By looking at these things, the way to get better is more clear, showing the need for made support and more knowing.
Why Care that Knows Hurt Matters
Getting free from the hurt-need loop leans on care that knows the special needs of women. This care deals with both PTSD and need, thinks about body and birth health, and makes a safe, warm place to heal.
Moxie Psych and Wellness shows this way by giving made mind health help. Their care includes face-to-face and online checks, drug care made for women's body needs, and special treatments for hurt-linked health issues.
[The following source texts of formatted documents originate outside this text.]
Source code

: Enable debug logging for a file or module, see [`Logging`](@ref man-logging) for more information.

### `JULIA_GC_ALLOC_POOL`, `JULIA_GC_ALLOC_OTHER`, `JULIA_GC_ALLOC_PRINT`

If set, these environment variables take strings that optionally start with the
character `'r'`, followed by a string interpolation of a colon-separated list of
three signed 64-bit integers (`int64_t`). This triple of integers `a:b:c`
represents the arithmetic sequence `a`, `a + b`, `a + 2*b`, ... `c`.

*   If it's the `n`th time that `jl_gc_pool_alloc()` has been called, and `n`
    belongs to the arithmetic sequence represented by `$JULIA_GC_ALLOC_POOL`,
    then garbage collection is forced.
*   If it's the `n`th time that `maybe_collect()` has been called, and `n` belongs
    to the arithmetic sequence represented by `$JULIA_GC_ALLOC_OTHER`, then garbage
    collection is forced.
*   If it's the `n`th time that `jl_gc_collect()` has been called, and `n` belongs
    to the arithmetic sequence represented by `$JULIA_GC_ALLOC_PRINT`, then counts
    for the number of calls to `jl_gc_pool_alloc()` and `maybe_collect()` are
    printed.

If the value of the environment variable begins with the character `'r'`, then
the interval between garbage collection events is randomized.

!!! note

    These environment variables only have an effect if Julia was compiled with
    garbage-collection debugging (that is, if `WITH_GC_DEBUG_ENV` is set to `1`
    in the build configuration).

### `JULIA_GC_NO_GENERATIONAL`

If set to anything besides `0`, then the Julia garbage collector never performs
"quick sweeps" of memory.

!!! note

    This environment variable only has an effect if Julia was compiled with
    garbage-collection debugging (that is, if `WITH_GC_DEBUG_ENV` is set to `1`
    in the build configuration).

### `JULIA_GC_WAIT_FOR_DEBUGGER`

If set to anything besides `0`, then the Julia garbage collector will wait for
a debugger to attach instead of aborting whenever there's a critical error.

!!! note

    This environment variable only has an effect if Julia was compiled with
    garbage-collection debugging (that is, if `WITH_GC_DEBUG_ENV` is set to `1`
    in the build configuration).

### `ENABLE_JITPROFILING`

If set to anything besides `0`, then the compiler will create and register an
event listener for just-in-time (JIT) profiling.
As we've seen, healing can happen when care is mixed and made personal. With the right help, women can beat the struggles of PTSD and addiction, finding power in treatments that deal with their hurt, give real ways for daily issues, and build on their tough spirit. More reach to care that knows hurt and fewer blocks can free more women to take back their lives and move towards a brighter, fuller tomorrow.
FAQs
Why might drug help not work well for women with a past full of hurt?
Often, drug help doesn't work well for women with hurt in their past because it misses how hurt and drug use are close friends. Many women getting better have gone through deep hurt like being hit or sexually abused. This not only makes the drug problem worse but also makes getting better very hard.
For women, care that knows about trauma is key. It looks at how the hurt affects their mind and thinks about the special blocks women have when getting better. Without this kind of care, normal plans may ignore important parts of their healing, which can cut down their chance to get better for good. Plans made just for women can give the kind and special care they need to really heal and make their lives anew.